▶ What the task asks
All lines in the data that hold the word "from" need copying.
------ Data provided
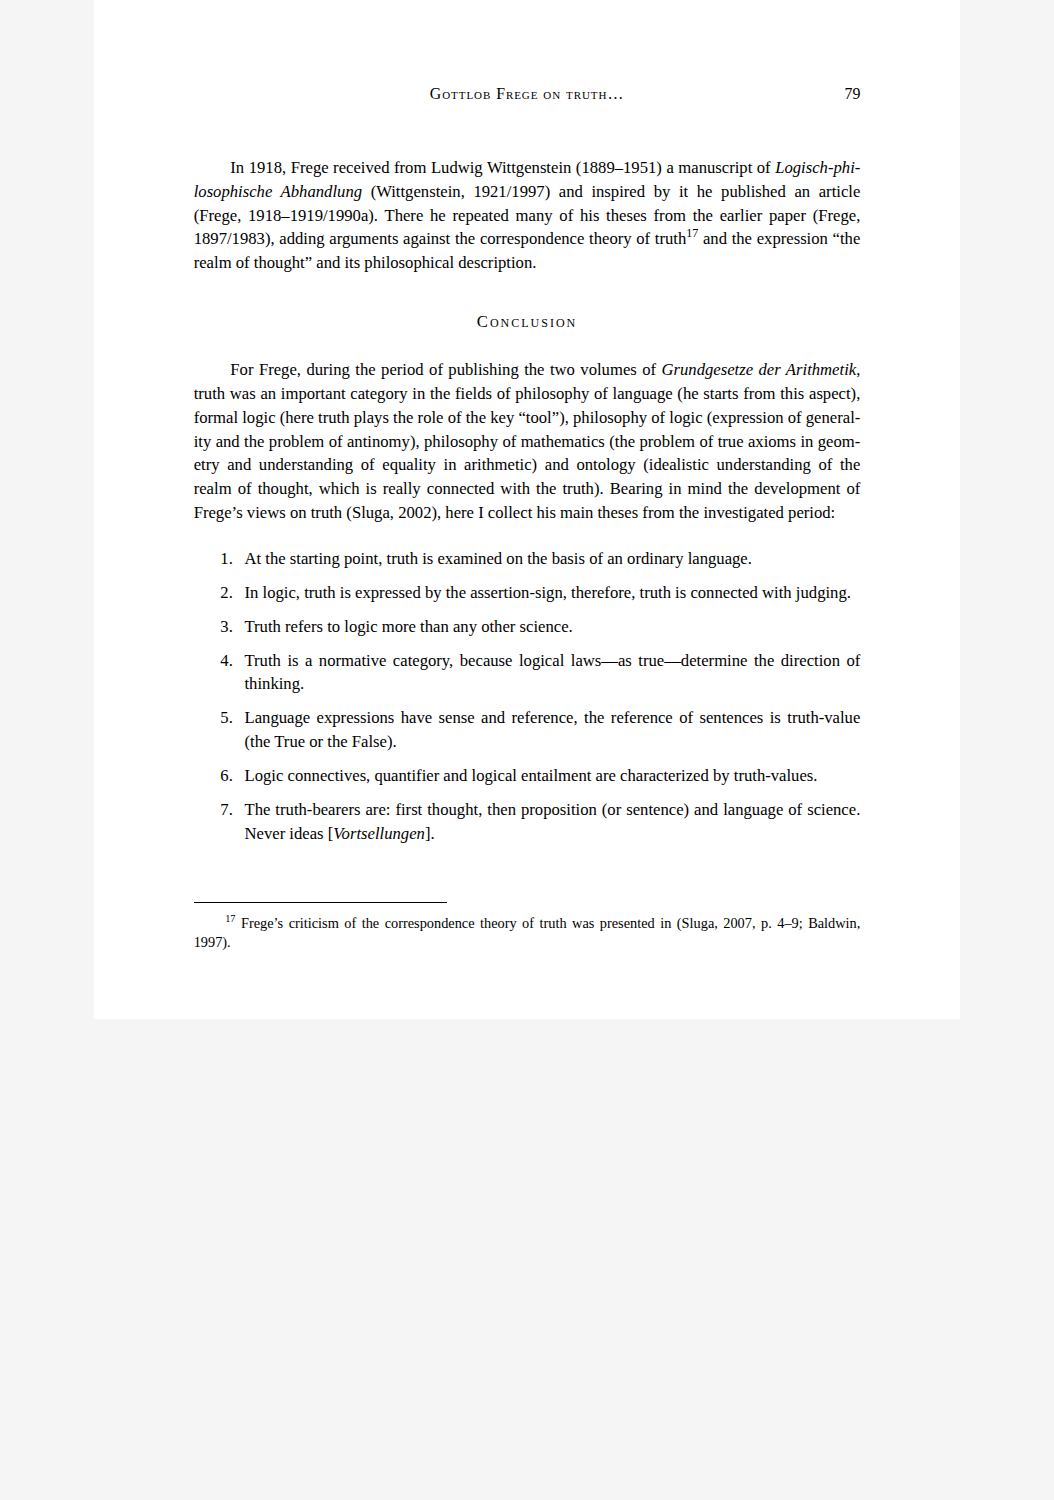Gottlob Frege on truth… 79
In 1918, Frege received from Ludwig Wittgenstein (1889–1951) a manuscript of Logisch-philosophische Abhandlung (Wittgenstein, 1921/1997) and inspired by it he published an article (Frege, 1918–1919/1990a). There he repeated many of his theses from the earlier paper (Frege, 1897/1983), adding arguments against the correspondence theory of truth17 and the expression “the realm of thought” and its philosophical description.
Conclusion
For Frege, during the period of publishing the two volumes of Grundgesetze der Arithmetik, truth was an important category in the fields of philosophy of language (he starts from this aspect), formal logic (here truth plays the role of the key “tool”), philosophy of logic (expression of generality and the problem of antinomy), philosophy of mathematics (the problem of true axioms in geometry and understanding of equality in arithmetic) and ontology (idealistic understanding of the realm of thought, which is really connected with the truth). Bearing in mind the development of Frege’s views on truth (Sluga, 2002), here I collect his main theses from the investigated period:
At the starting point, truth is examined on the basis of an ordinary language.
In logic, truth is expressed by the assertion-sign, therefore, truth is connected with judging.
Truth refers to logic more than any other science.
Truth is a normative category, because logical laws—as true—determine the direction of thinking.
Language expressions have sense and reference, the reference of sentences is truth-value (the True or the False).
Logic connectives, quantifier and logical entailment are characterized by truth-values.
The truth-bearers are: first thought, then proposition (or sentence) and language of science. Never ideas [Vortsellungen].
17 Frege’s criticism of the correspondence theory of truth was presented in (Sluga, 2007, p. 4–9; Baldwin, 1997).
------------
▶ Final answer
In 1918, Frege received from Ludwig Wittgenstein (1889–1951) a manuscript of Logisch-philosophische Abhandlung (Wittgenstein, 1921/1997) and inspired by it he published an article (Frege, 1918–1919/1990a). There he repeated many of his theses from the earlier paper (Frege, 1897/1983), adding arguments against the correspondence theory of truth17 and the expression “the realm of thought” and its philosophical description.
For Frege, during the period of publishing the two volumes of Grundgesetze der Arithmetik, truth was an important category in the fields of philosophy of language (he starts from this aspect), formal logic (here truth plays the role of the key “tool”), philosophy of logic (expression of generality and the problem of antinomy), philosophy of mathematics (the problem of true axioms in geometry and understanding of equality in arithmetic) and ontology (idealistic understanding of the realm of thought, which is really connected with the truth). Bearing in mind the development of Frege’s views on truth (Sluga, 2002), here I collect his main theses from the investigated period:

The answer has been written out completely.